### MATERIAL PROVIDED ###

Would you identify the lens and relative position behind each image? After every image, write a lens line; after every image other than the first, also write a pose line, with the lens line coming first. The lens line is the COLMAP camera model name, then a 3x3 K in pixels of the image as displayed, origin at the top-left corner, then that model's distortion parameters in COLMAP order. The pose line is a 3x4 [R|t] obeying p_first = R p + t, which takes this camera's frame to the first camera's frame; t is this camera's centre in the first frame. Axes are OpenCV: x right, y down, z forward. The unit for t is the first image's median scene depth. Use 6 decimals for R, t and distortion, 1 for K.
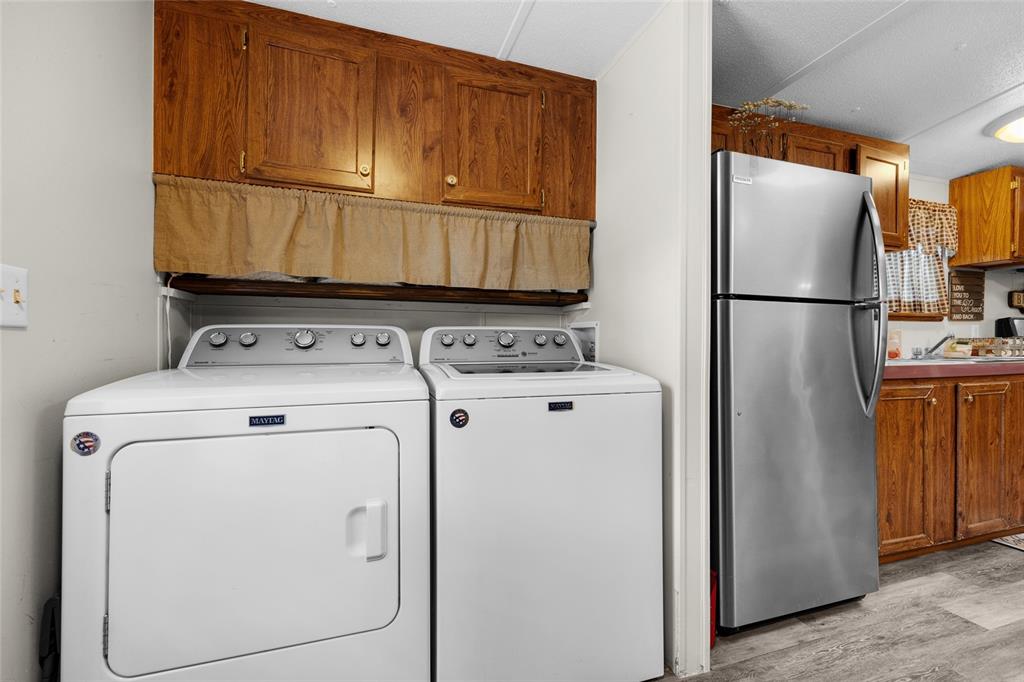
lens RADIAL K [[418.4, 0, 508.7], [0, 418.4, 341.3], [0, 0, 1]] dist [-0.001326, -0.000357]
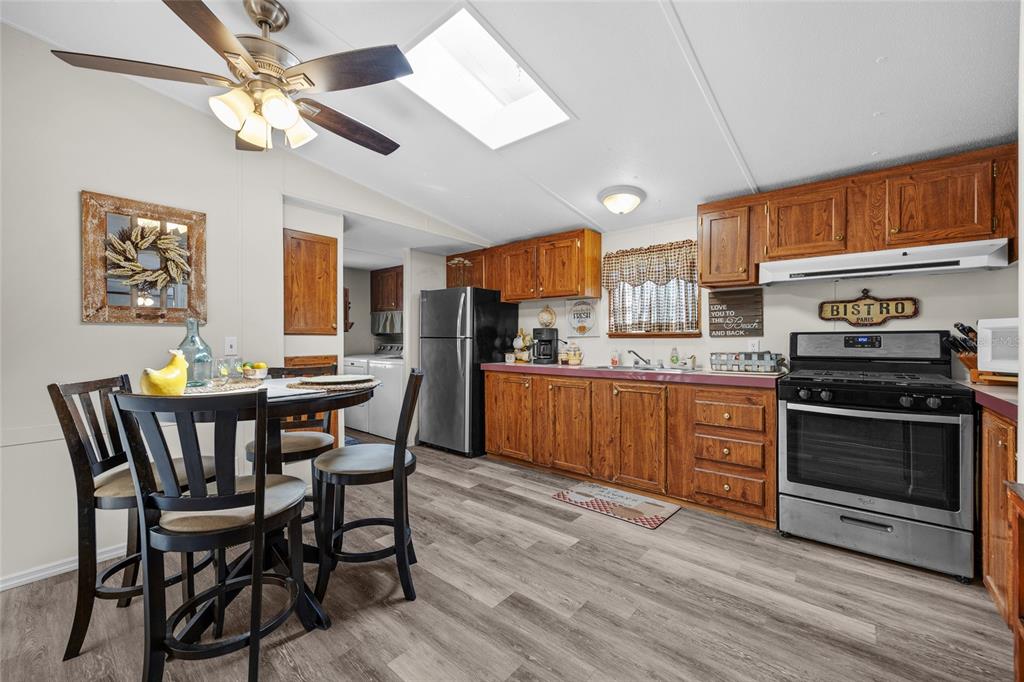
lens RADIAL K [[391.6, 0, 509.8], [0, 391.6, 340.6], [0, 0, 1]] dist [-0.000550, -0.000003]
pose [[0.550664, 0.003786, -0.834718, 2.332825], [0.005551, 0.999951, 0.008198, -0.072787], [0.834708, -0.009148, 0.550616, -0.052068]]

###

## ASSIGNMENT
Extract every line of the material above that contains the string "pose". Case counts.

## EXERCISE SOLUTION
Would you identify the lens and relative position behind each image? After every image, write a lens line; after every image other than the first, also write a pose line, with the lens line coming first. The lens line is the COLMAP camera model name, then a 3x3 K in pixels of the image as displayed, origin at the top-left corner, then that model's distortion parameters in COLMAP order. The pose line is a 3x4 [R|t] obeying p_first = R p + t, which takes this camera's frame to the first camera's frame; t is this camera's centre in the first frame. Axes are OpenCV: x right, y down, z forward. The unit for t is the first image's median scene depth. Use 6 decimals for R, t and distortion, 1 for K.
pose [[0.550664, 0.003786, -0.834718, 2.332825], [0.005551, 0.999951, 0.008198, -0.072787], [0.834708, -0.009148, 0.550616, -0.052068]]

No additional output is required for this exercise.